With Thanksgiving approaching, here’s a recipe for Apple Stuffing.

Family Favorite Apple Stuffing

The recipe for Family Favorite Apple Stuffing was sent to us by reader Jan Ruby Crystal of Northampton, Massachusetts, who also provided us with Sunday Morning Apple Omelet. The stuffing is so flavorful it will be delicious made with any New England-grown apple.

Cornbread stuffing (or make your own cornbread and crumble into large pieces when cool)

2 Fuji, Honeycrisp, Pink Lady, or other New England apples

1 onion

2 stalks celery

1 c pecans or walnuts

10 dried apricots

2 carrots

1 stick butter

2 T olive oil

1 c apple cider

Preheat oven to 350°F. Butter a three-quart casserole dish.

Core apples and chop apples into 1/4″ chunks. Chop onion, celery, apricots, carrots. and nuts into 1/8″ pieces.

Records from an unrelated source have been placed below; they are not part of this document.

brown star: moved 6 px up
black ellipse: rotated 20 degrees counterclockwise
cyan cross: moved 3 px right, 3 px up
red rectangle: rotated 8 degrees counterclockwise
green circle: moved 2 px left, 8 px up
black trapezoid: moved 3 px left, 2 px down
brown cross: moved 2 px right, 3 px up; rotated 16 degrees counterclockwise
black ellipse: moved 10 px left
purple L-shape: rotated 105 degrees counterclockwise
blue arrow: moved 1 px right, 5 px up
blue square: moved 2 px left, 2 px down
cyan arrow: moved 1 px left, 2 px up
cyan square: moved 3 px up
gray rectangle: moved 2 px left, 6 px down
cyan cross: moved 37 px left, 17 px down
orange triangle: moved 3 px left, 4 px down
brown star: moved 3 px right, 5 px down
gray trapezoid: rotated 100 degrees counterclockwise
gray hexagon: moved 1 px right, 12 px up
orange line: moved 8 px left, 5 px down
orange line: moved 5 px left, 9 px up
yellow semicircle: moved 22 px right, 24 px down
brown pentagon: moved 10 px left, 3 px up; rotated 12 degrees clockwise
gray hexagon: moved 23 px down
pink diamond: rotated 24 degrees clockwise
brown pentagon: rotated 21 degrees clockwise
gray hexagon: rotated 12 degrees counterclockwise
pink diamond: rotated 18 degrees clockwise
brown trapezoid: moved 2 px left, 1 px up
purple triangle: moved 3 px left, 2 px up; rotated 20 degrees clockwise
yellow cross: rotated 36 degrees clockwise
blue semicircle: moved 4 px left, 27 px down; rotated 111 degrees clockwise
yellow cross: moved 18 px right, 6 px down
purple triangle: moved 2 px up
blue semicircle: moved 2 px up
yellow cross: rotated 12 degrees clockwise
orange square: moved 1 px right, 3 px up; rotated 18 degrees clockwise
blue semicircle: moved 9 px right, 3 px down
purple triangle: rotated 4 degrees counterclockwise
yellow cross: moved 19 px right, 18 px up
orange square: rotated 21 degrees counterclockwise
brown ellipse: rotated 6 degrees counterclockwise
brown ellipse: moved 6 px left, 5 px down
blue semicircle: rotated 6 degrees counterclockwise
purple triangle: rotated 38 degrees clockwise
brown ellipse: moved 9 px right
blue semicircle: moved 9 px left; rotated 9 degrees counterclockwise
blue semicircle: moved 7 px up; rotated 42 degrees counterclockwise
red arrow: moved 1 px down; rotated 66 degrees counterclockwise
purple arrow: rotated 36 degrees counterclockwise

Toast nuts in a frying pan or toaster oven for several minutes, till fragrant. Watch closely, as they can easily burn.

In large frying pan or dutch oven, sauté onion and apple in 2 T olive oil and 1 T butter over medium-low heat until soft, about 10 minutes.

Add carrots and celery. Cook for 5-7 minutes, stirring occasionally.

Melt remaining 7 T butter and add to vegetables with cornbread or stuffing. Stir occasionally for a few more minutes.

Add cider and stir. Add nuts and apricots and stir. Transfer to casserole dish.

Bake for one hour.

Stuffing can also be placed in cleaned cavity of a chicken or turkey. Cooking time varies with size of bird.

4 Comments

  • Cynthia Croteau

    Dear Russell
    Thanks so much for the wonderful Emails. I enjoy them so much. The recipes are great.

  • John pease

    HI Russ, Is the orchard in Glastonbury on old tobacco land? It was at one time. You folks take some beautiful pictures, keep up the good work. John Pease

    • Russell Powell

      Thank you, John! I am not sure about Glastonbury; I’ll ask. There are plenty of farms in the Glastonbury area, though. Thanks for the history.